Optimizing MySQL Queries – Replace Left Joins with Union

MySQL

I'm trying to optimize a query that returns the membership of objects in two groups. Group "a" is a one-to-one link table (ie. object_id is a unique foreign key in group_a) and group "b" is one-to-many (object_id can have multiple entries in group_b). Here is a simplified version of the query:

-- show objects and their membership w/ LEFT JOIN
SELECT DISTINCT o.name,
    a.object_id IS NOT NULL as in_group_a,
    b.object_id IS NOT NULL as in_group_b
FROM object o
LEFT JOIN group_a a ON (a.object_id = o.object_id)
LEFT JOIN group_b b ON (b.object_id = o.object_id)
WHERE a.object_id IS NOT NULL
OR b.object_id IS NOT NULL;

It returns something like this:

+--------+------------+------------+
| name   | in_group_a | in_group_b |
+--------+------------+------------+
| Fred   |          1 |          0 |
| Barney |          1 |          1 |
| Betty  |          0 |          1 |
+--------+------------+------------+

Note that Barney is in both groups but only one row is returned; this is critical. I tried to rewrite this query with a union:

-- show objects and their membership w/ UNION
SELECT o.name, tmp.in_group_a, tmp.in_group_b
FROM ((
    SELECT a.object_id, 1 as in_group_a, 0 as in_group_b
    FROM group_a a
) UNION (
    SELECT b.object_id, 0 as in_group_a, 1 as in_group_b
    FROM group_b b
)) tmp
INNER JOIN object o ON (tmp.object_id = o.object_id);

This query is 10 times faster but I get multiple rows for objects in both groups:

+--------+------------+------------+
| name   | in_group_a | in_group_b |
+--------+------------+------------+
| Fred   |          1 |          0 |
| Barney |          1 |          0 |
| Barney |          0 |          1 |
| Betty  |          0 |          1 |
+--------+------------+------------+

I'm guessing the original query is slow because it starts with the object table, which is large and most entries are not in either group.

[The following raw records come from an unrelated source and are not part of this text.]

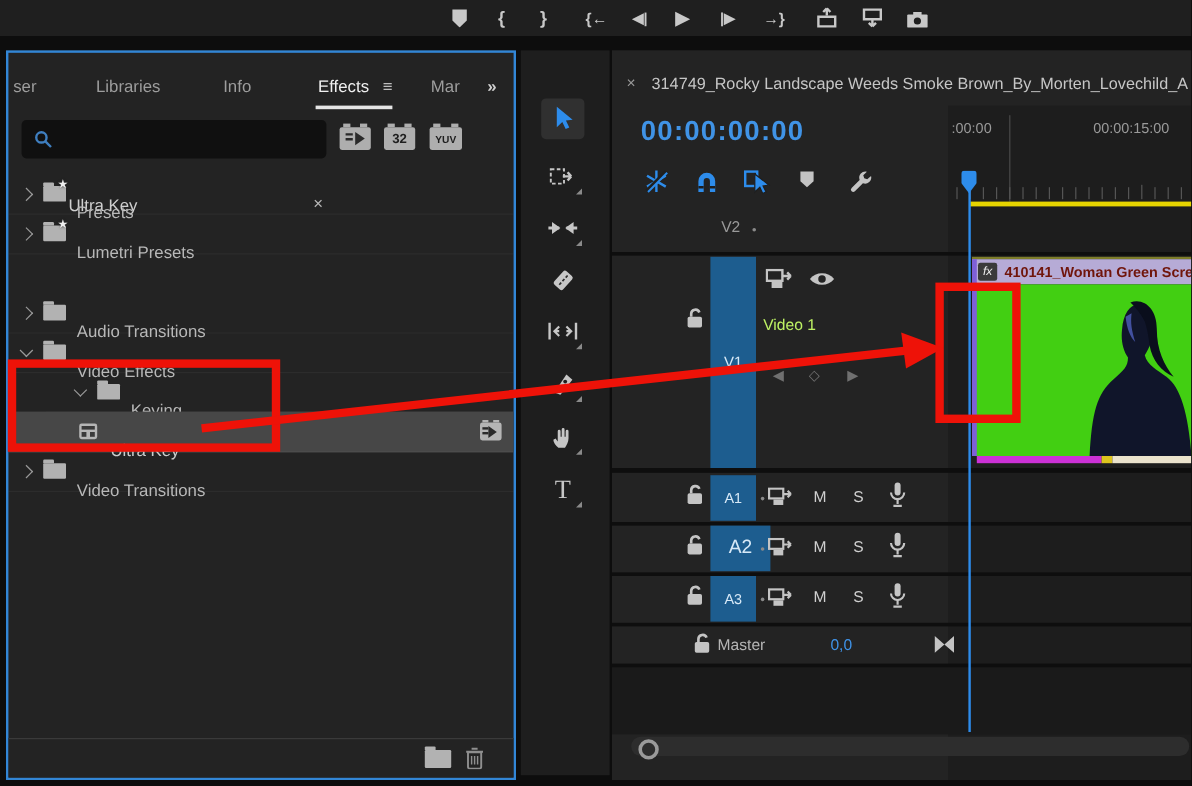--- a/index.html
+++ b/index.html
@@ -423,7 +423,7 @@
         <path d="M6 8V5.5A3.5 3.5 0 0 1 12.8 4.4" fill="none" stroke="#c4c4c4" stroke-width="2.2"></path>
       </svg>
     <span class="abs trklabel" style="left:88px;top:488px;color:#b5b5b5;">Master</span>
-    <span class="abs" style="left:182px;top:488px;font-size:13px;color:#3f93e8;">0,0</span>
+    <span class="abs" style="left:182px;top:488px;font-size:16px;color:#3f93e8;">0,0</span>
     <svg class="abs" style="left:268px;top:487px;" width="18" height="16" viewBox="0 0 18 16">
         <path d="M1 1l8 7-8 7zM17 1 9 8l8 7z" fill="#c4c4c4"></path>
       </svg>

Is it possible to make the union query return the results I want, and if not is there another way to optimize this query?

FYI, here are my simplified example tables and data:

CREATE TABLE object (
    object_id INTEGER UNSIGNED NOT NULL DEFAULT 0,
    name VARCHAR(64) NOT NULL,
    PRIMARY KEY (object_id)
);

CREATE TABLE group_a (
    object_id INTEGER UNSIGNED NOT NULL DEFAULT 0,
    UNIQUE KEY (object_id),
    FOREIGN KEY (object_id) REFERENCES object (object_id)
);

CREATE TABLE group_b (
    group_b_id INTEGER UNSIGNED NOT NULL DEFAULT 0,
    object_id INTEGER UNSIGNED NOT NULL DEFAULT 0,
    description VARCHAR(64) NOT NULL,
    UNIQUE KEY (group_b_id),
    KEY (object_id),
    FOREIGN KEY (object_id) REFERENCES object (object_id)
);

INSERT INTO object VALUES (1, "Fred"), (2, "Barney"), (3, "Wilma"), (4, "Betty");
INSERT INTO group_a VALUES (1), (2);
INSERT INTO group_b VALUES (1, 2, "a"), (2, 4, "a"), (3, 4, "b"), (4, 4, "c");

Thanks!

Best Answer

@Jorge Campos is correct

SELECT o.name, sum(tmp.in_group_a), sum(tmp.in_group_b)
FROM ((
   SELECT a.object_id, 1 as in_group_a, 0 as in_group_b
   FROM group_a a
   ) UNION (
   SELECT b.object_id, 0 as in_group_a, 1 as in_group_b
   FROM group_b b
   )) tmp
INNER JOIN object o ON (tmp.object_id = o.object_id)
GROUP BY o.name;